Dayana considéra Dove un instant. La quarantaine bien avancée, les signes de l'âge commençaient à se faire voir sur son visage. La petite barbe qui toisonnait légèrement son double menton carré commençait à se parsemer de gris au même titre que le peu de cheveu qui déshonorait sa calvitie. Elle le savait triste, mais c'était la triste réalité.

- Je suis navrée Dove, reprit-elle en s'éloignant, mais votre frère ne veut pas de moi. Il me l'a signifié bien trop de fois, malheureusement.

Dove se tut, comme s'il fut à court d'arguments. Pourtant, il était venu pour convaincre la jeune avocate de pouvoir reprendre l'affaire en main et comme il s'en doutait son frère avait déjà pris les devants. il comprenait la colère de la jeune femme ainsi que sa réaction plutôt brutale. Son frère savait se montrer désagréable dans bien des moments et cela pouvait refroidir même le plus vorace des volcans. Cependant, il s'agissait de sa sécurité, pas de sa personnalité.

- Je vous comprends, maître Foster. Seulement, je suis venu vous demander votre aide encore une fois. Vous connaissez la situation, inutile de vous faire un dessin. Vous pouvez le comprendre aussi. C'est nouveau pour lui, la garde-à-vue, la solitude... Je lui ai d'ailleurs fait parvenir votre curriculum. Il est prêt à recevoir votre aide, Dayana.

La jeune femme haussa les sourcils d'étonnement. De quoi lui parlait Dove? Le duc aurait-il changé d'avis? Elle avait bien du mal à le croire, encore moins à avaler une telle sottise. Vu la facon dont la personnalité s'était montrée aussi désagréable, il était quasiment impossible de croire qu'il avait changé d'avis du jour au lendemain. Dayana s'assit. C'était confus. Tout était confus.

- J'ai du mal à vous croire Dove. Je ne peux pas aider quelqu'un qui n'a aucunement besoin de mon aide.

- Vous êtes avocate, Dayana et avec toutes les expériences que vous avez eues, vous convenez avec moi que des conditions infernales d'une cellule de onze mètres carrés peuvent être très angoissantes. Votre rôle n'est-il pas de défendre le plus faible?
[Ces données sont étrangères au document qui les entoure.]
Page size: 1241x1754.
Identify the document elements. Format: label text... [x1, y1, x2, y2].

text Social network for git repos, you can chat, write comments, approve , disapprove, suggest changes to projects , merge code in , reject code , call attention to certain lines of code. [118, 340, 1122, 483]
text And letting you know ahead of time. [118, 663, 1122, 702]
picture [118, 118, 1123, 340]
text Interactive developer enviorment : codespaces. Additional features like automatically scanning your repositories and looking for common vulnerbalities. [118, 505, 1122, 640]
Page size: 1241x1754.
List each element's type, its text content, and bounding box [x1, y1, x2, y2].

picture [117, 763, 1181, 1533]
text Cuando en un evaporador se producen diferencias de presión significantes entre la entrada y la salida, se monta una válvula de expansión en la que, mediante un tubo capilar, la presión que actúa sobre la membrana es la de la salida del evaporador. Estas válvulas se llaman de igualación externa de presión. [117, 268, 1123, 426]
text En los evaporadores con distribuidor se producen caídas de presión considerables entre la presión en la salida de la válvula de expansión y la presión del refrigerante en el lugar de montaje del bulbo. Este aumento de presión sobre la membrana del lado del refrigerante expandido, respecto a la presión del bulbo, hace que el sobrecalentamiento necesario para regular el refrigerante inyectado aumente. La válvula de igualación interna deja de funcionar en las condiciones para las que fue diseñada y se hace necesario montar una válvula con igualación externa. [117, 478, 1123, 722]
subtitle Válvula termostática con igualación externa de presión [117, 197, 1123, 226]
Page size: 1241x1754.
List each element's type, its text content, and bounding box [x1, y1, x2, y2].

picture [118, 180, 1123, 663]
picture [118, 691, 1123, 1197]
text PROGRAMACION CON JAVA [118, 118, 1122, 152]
Dayana scruta encore plus son interlocuteur. Sa philosophie était de secourir les plus nécessiteux qui s'étaient malheureusement retrouvés dans une position délicate, mais Alexeï Kovaleivski était-il faible comme le disait Dove? Si le duc avait pris la peine de la décourager face à sa tentative, c'était qu'il possedait une solution secours. Elle n'avait donc plus rien à ajouter.

- Dove, je... Je connais de très bons avocats qui sauront vous aider...

- Ne vous gênez pas, maître. Ce n'est pas la peine.

- Je ne peux pas...

- Vous le condamnez, donc vous aussi.

Dayana manqua de s'étouffer avec sa propre salive. Condamner son client? Jamais elle n'avait commis, et n'oserait commettre une telle chose.

- Je ne le condamne pas et vous le savez.

- En refusant de l'aider, que pensez vous faire?

Face au mutisme de la propriétaire des lieux, le frère du duc se leva et lissa de ses mains ridées, les plis de sa veste noire. Il n'avait pas touché à son café. D'ailleurs le breuvage avait fini par refroidir. Dove n'y accorda plus d'importance. Il croyait obtenir une réponse positive en déroulant son plaidoyer qui se voulait pathétique, mais il n'avait pas atteint son but. Soit, il allait prendre congés et si possible, trouver un autre moyen, sûrement sans la jeune avocate. Il se dirigea donc vers la porte.

- Je vous comprends, maître et je vous remercie d'ailleurs d'avoir pris la peine de répondre à mon appel. Une autre fois peut-être.

Dayana écoutait sans broncher, puis elle ajouta, faisant stopper Dove.

- Donnez-moi le temps de réfléchir à une stratégie.

Dove mit un temps de latence avant de hocher de la tête. Elle était partante. Ce fut donc dans ce silence qu'il s'en fut, laissant la jeune avocate dans ses pensées.